## REQUIRED ACTION
In the records below, pick out all lines containing the word "Gaussian".

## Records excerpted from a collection
■ ■ ■ ■ ■

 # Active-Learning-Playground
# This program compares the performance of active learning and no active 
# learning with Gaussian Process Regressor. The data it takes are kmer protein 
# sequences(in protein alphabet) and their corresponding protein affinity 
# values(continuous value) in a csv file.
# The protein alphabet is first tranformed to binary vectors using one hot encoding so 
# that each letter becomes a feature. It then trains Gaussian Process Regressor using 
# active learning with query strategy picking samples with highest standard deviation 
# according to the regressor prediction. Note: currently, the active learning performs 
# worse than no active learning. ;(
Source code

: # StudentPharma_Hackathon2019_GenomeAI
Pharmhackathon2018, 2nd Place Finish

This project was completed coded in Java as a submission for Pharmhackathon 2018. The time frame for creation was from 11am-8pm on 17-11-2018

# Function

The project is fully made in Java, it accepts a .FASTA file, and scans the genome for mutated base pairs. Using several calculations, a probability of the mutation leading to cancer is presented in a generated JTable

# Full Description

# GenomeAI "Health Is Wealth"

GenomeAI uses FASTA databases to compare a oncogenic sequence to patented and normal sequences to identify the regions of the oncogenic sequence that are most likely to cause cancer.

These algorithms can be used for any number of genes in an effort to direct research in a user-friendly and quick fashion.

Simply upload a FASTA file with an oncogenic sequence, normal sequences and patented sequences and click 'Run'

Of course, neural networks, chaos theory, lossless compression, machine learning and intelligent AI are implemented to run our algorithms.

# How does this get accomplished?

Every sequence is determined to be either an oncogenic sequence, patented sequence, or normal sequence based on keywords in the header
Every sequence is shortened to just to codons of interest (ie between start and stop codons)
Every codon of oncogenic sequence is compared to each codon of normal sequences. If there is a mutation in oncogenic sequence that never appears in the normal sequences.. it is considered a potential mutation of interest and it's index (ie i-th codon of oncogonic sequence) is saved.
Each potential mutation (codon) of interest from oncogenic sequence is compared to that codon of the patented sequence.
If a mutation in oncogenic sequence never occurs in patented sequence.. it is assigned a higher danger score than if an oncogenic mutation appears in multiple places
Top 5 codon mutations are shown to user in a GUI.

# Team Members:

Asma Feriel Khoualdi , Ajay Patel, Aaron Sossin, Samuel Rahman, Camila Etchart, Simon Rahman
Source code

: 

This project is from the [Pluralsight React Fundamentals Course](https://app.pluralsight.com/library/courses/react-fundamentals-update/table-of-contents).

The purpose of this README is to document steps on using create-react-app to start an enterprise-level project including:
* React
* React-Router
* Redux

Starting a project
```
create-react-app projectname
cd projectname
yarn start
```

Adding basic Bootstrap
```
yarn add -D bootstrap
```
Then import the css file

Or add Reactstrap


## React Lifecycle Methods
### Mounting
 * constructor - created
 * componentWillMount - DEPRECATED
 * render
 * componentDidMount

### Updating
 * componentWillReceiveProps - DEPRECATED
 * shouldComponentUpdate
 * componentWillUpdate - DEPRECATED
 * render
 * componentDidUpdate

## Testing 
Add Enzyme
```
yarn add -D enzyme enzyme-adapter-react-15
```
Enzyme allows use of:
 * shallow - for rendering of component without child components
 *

■ ■ ■ ■ ■

## EXPECTED OUTPUT
# learning with Gaussian Process Regressor. The data it takes are kmer protein 
# that each letter becomes a feature. It then trains Gaussian Process Regressor using 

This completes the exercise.